→ Текст:
☆ ☆ ☆ ☆

Пушкин и няня: народность Пушкина. Впервые – нисхождение литературы, поэзии – «языка богов» – до языка людей и людей от народа. Сказки. Проза – теперь это назвали бы кларизм.

Демократизм Пушкина.

Пушкин и декабристы (разговор с Николаем I). Под вечным надзором полиции, цензуры: первый из многих…

Вновь найденное свидетельство о словах Николая I о жене Пушкина.

Трагическая судьба русских крупных поэтов: Пушкина, Лермонтова, Маяковского, Есенина, Гумилева.

Предсказание Пушкина о самом себе.

Пушкинизм в СССР. Правительству надо поставить в заслугу – это искупает то, что оно же приучало и приучает к дурному вкусу – вирши Демьяна Бедного, стихи, посвященные Сталину. Каждая 5-я книга в библиотеках – Пушкин.

Высылка из Петербурга – в это время Пушкину 20 лет. (Причем Пушкин дал слово Карамзину «не писать против правительства два года».) 1-й этап – Екатеринослав. Затем – тогдашний романтический Кавказ, где шло покорение горцев. Крым. Бессарабия – Кишинев (1820). (В эти годы – учился Пушкин английскому языку и начал читать в подлиннике Байрона. Родство: у обоих – противоположение государственной тирании свободе независимой, гордой личности. У Байрона – увлечение карбонариями, у Пушкина – декабристами.)

Те самые места, где тосковал некогда Овидий, изгнанный Августом, а потом Тиберием.

В 1821 году – восстание в Греции против Турции под предводительством Ипсиланти. Пушкин мечтал бежать и присоединиться к повстанцам. Но восстание быстро провалилось.

☆ ☆ ☆ ☆

→ Исходный листинг:
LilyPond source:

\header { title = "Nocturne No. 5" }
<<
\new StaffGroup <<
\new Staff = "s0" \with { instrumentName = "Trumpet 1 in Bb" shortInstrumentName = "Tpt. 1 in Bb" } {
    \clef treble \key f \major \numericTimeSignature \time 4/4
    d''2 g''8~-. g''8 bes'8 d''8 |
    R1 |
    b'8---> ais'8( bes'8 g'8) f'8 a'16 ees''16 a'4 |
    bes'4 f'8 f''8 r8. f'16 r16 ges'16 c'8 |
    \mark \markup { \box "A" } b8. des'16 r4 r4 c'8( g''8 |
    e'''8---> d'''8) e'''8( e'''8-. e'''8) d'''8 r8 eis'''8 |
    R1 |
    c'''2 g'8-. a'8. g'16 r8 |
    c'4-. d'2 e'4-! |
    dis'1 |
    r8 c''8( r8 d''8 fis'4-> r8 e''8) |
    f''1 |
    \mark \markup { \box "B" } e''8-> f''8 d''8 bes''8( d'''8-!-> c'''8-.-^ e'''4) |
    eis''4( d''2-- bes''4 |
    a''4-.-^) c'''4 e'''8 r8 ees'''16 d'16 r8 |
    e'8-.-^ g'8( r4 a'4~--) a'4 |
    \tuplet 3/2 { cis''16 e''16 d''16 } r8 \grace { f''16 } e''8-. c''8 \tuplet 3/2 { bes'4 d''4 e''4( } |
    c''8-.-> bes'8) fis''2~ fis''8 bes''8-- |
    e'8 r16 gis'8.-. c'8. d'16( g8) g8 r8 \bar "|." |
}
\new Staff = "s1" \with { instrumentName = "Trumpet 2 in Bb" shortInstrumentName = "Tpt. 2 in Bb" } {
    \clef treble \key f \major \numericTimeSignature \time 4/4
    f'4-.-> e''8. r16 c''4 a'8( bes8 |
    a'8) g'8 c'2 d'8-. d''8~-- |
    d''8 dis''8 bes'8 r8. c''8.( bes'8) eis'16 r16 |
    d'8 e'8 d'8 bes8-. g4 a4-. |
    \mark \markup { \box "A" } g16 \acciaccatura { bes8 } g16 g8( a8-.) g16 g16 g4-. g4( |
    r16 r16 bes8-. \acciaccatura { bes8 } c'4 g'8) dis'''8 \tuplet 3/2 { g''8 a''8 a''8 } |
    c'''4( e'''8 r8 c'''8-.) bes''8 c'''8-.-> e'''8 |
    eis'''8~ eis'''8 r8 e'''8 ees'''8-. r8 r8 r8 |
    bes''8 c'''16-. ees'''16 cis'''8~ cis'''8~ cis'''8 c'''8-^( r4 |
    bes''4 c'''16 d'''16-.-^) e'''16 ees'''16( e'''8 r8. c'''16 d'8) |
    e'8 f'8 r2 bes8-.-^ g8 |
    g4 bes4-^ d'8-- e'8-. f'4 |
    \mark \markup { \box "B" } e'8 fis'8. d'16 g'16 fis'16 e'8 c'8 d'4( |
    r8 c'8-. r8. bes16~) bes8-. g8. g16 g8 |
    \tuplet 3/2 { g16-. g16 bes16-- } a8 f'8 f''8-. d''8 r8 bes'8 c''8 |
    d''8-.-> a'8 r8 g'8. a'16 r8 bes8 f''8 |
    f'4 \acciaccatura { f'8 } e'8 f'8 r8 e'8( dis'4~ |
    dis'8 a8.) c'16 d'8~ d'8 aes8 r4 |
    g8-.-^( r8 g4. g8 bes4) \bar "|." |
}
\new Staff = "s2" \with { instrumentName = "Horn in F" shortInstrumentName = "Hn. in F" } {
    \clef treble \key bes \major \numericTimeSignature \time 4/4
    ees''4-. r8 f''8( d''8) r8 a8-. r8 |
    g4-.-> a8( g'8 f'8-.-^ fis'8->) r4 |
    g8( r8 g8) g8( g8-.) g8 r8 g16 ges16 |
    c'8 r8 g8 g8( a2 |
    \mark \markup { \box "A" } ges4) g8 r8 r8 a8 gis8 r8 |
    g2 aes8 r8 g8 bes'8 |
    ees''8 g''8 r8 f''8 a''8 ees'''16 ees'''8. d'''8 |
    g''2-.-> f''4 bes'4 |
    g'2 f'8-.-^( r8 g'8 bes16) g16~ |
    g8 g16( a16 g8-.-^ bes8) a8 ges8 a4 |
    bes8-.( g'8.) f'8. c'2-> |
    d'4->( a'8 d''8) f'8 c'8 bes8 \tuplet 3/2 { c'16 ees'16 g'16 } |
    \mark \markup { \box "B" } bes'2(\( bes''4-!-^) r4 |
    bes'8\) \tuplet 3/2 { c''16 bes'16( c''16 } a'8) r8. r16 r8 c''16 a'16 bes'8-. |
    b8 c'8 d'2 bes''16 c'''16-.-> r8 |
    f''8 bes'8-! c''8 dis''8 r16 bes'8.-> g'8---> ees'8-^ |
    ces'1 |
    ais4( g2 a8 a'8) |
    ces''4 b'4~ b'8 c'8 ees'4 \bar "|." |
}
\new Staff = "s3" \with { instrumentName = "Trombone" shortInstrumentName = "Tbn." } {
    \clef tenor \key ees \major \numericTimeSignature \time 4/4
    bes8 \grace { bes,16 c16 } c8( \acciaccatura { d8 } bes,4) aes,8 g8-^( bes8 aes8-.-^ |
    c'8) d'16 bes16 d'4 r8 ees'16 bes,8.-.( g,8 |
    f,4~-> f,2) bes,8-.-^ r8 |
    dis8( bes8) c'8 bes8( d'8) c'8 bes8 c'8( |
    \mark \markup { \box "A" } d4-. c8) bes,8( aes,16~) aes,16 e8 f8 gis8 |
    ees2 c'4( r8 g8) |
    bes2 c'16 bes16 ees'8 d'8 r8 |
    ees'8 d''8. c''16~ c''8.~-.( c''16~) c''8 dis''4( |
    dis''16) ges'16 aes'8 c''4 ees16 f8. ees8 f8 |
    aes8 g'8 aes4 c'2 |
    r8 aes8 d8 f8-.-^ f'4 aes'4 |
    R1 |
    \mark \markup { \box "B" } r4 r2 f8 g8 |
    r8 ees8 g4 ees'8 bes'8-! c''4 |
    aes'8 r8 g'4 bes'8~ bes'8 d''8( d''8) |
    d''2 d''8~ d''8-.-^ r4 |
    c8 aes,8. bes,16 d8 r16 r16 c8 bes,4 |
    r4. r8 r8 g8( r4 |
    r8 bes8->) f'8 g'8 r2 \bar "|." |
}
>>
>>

☆ ☆ ☆ ☆

→ Проверка понимания:
A. Сколько лет было Пушкину, когда его выслали из Петербурга, согласно тексту о Пушкине?
B. Изложите содержание текста о Пушкине в двух предложениях.
C. Подхватите текст о Пушкине после его последнего предложения и продолжите в том же конспективном стиле.
Листинг никак не связан с текстом о Пушкине.

→ Ответы по порядку:
A. Пушкину было 20 лет.

B. В тексте о Пушкине перечислены темы: народность и демократизм поэта, его отношения с декабристами, жизнь под надзором полиции и цензуры, трагическая судьба крупных русских поэтов и пушкинизм в СССР, где каждая пятая книга в библиотеках — Пушкин. Далее описана высылка двадцатилетнего Пушкина из Петербурга через Екатеринослав, Кавказ и Крым в Кишинев, где он учил английский и читал Байрона, а также его мечта примкнуть к греческому восстанию 1821 года, которое быстро провалилось.

C.
В 1828 году – Одесса, опять под тайным наблюдением полицейских агентов по доносу графа Воронцова. В середине 1824 года Нессельроде извещает Воронцова, что «Пушкин будет удален из Одессы, исключен из списков чиновников за дурное поведение и выслан в имение родителей Михайловское под надзор местного начальства…».

Влияние Пушкина и его популярность: «Никто из писателей русских не переворачивал так каменными сердцами нашими, как ты» (Из письма Дельвига).

С 1824 года – в ссылке в Михайловском. Мысль – бежать за границу, но друзья удержали.

В 1825 году в январе – в гостях у него Пущин. Зашел разговор о тайном обществе. Пущин начинает не договаривать и т. д. Пушкин: «Может быть, ты и прав, что мне не доверяешь. Верно, я этого доверия не стою – по многим моим глупостям…» Знакомство было с Вяземским, Рылеевым, Бестужевым, Пестелем.

«Вечером слушал сказки и тем вознаграждал недостатки проклятого своего воспитания». «Что за прелесть эти сказки. Каждая – это поэма!»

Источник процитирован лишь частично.